This might be a stupid question, but why isn't zeroing 8KB of memory a single in...

astrange · on June 15, 2024

If the memory is above the size of a page, you can tell the VM to drop the page and give you a new zero filled one instead.

josephg · on June 15, 2024

For 8kb? Syscalling in to the kernel, updating the processes’s memory map and then later faulting is probably slower by an order of magnitude or more compared to just setting those bytes to zero.

Memcpy, bzero and friends are insanely fast. Practically free when those bytes are in the cpu’s cache already.

astrange · on June 15, 2024

So don't syscall. Darwin has a system similar to io_uring for this.

(But it also has a 16KB page size.)

josephg · on June 16, 2024

Probably still cause a page fault when the memory is re-accessed though. I suspect even using io_uring will still be a lot slower than bzero if you're just zeroing out 2 pages of memory. Zeroing memory is really fast.

pcwalton · on June 15, 2024

128-bit or 256-bit memsets via SIMD instructions are sufficient to saturate RAM bandwidth, so there wouldn't be much of a gain from having a dedicated instruction.

(By the way, x86 does have a dedicated instruction--rep stosb--but compilers differ as to how often they use it, for the reason cited above.)

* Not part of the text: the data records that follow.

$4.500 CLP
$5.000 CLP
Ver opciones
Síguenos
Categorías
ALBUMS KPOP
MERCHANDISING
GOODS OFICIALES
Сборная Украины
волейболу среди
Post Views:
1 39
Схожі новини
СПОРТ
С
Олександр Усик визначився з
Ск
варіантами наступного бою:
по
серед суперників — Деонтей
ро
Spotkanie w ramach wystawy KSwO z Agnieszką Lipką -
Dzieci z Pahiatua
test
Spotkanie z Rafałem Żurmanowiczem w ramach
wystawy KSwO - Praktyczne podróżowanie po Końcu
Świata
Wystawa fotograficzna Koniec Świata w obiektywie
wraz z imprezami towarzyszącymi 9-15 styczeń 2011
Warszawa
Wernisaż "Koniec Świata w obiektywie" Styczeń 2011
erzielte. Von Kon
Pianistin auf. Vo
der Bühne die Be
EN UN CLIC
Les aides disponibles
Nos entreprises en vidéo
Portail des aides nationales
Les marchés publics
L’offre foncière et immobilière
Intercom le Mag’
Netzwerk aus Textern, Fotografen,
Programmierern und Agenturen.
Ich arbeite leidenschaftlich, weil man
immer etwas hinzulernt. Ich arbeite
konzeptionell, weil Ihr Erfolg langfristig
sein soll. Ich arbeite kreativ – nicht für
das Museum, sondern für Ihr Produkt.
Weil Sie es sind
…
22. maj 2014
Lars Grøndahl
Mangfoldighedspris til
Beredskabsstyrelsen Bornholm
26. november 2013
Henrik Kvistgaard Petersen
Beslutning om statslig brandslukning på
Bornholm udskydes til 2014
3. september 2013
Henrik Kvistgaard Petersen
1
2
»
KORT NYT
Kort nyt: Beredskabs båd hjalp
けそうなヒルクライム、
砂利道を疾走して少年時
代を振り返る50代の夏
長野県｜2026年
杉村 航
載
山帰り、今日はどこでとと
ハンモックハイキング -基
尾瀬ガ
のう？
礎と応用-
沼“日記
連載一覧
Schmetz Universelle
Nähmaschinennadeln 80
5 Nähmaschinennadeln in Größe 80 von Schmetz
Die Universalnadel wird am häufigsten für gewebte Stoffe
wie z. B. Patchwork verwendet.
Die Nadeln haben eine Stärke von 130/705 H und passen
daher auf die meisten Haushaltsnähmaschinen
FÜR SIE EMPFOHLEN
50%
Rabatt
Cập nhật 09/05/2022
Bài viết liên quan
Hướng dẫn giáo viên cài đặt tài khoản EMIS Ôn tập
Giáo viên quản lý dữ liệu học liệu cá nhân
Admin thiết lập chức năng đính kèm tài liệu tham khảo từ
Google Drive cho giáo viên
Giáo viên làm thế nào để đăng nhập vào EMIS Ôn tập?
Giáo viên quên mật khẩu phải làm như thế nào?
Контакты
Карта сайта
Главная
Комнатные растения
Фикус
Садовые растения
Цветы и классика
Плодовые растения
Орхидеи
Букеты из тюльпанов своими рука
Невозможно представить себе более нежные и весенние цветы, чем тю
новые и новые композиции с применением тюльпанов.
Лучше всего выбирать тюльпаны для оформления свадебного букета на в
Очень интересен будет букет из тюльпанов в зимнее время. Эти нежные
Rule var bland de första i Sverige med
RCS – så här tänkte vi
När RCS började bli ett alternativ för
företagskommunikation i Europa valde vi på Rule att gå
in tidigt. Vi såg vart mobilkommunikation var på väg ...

anonymoushn · on June 16, 2024

Supposedly rep movsb is faster than SIMD stores on very recent chips, for cases where you aren't actually hitting RAM with all your writes.

tubs · on June 16, 2024

The gain is in power efficiency.

Arm64 provides `dc zva` for this.

saagarjha · on June 15, 2024

Zeroing something that large is not typical. That said, some architectures have optimized zeroing instructions, such as dc zva on ARM.